In a photoelectric effect experiment, light from a blue LED (wavelength = 405 nm) is directed onto a piece of sodium. It is observed that when V = 0.52 volts, the current measured at the collector drops to zero. What is the work function of the sodium? (a) 0.85 eV (b) 2.5 eV (c) 1.6 eV (d) 3.6 eV (e) 0.088 eV 100% What is the highest velocity of an ejected electron, just above the surface of the sodium? (a) 680000 m/s (b) 300000 m/s (c) 430000 m/s 100% Now we decrease the power of the LED, keeping the wavelength fixed. Which of the following statements is true? (a) The maximum velocity of any ejected electrons will decrease. (b) The minimum possible time to eject an electron (relative to when the LED is turned on) will increase.

Answer 1

1. (b) 2.5 eV

2. (c) 430000 m/s

3. (a) The maximum velocity of any ejected electrons will decrease.

Step-by-step explanation:

1)

From Einstein's Photoelectric Equation:

hc/λ = K.E + ∅

∅ = hc/λ - K.E

∅ = hc/λ - eV

where,

e = charge on electron = 1.6 x 10⁻¹⁹ C

V = Stopping Potential = 0.52 volts

h = 6.625 x 10⁻³⁴ J.s

c = speed of light = 3 x 10⁸ m/s

λ = wavelength = 405 nm = 4.05 x 10⁻⁷ m

∅ = Work Function = ?

Therefore,

∅ = (6.625 x 10⁻³⁴ J.s)(3 x 10⁸ m/s)/(4.05 x 10⁻⁷ m) - (1.6 x 10⁻¹⁹ C)(0.52 volts)
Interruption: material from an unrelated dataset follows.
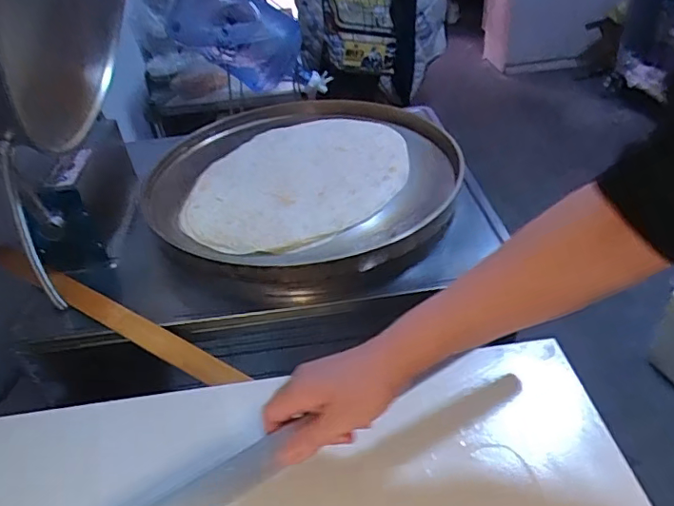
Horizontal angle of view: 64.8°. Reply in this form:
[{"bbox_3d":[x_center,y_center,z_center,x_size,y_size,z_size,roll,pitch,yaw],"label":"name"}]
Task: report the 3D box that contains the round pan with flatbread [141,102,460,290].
[{"bbox_3d":[-0.071,-0.146,1.005,0.565,0.060,0.582,-4,38,3],"label":"round pan with flatbread"}]

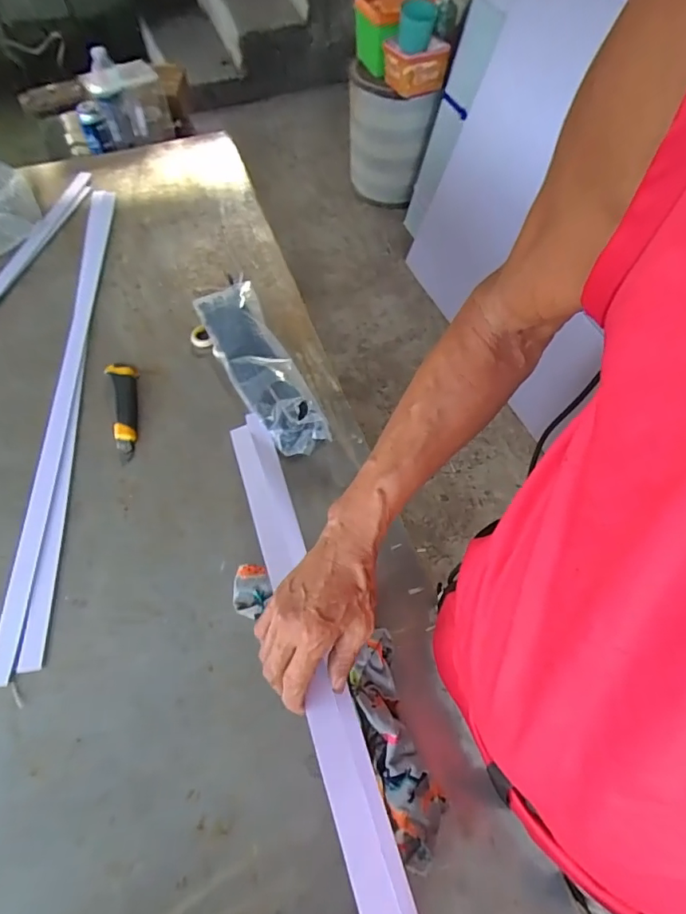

∅ = 4.9 x 10⁻¹⁹ J - 0.832 x 10⁻¹⁹ J

∅ = (4.075 x 10⁻¹⁹ J)(1 eV)/(1.6 x 10⁻¹⁹ J)

∅ = 2.5 eV

therefore, correct answer is"

(b) 2.5 eV

2)

K.E = (1/2)mv² = eV

where,

m = mass of electron = 9.1 x 10⁻³¹ kg

v = speed = ?

therefore,

(1/2)(9.1 x 10⁻³¹ kg)v² = (1.6 x 10⁻¹⁹ C)(0.52 volts)

v = √(0.18 x 10¹² m²/s²)

v = 0.43 x 10⁶ m/s = 430000 m/s

Correct option is:

(c) 430000 m/s

3.

The decrease in power at constant wavelength means decrease in voltage, that results in the decrease of kinetic energy of electrons. So, correct option is:

(a) The maximum velocity of any ejected electrons will decrease.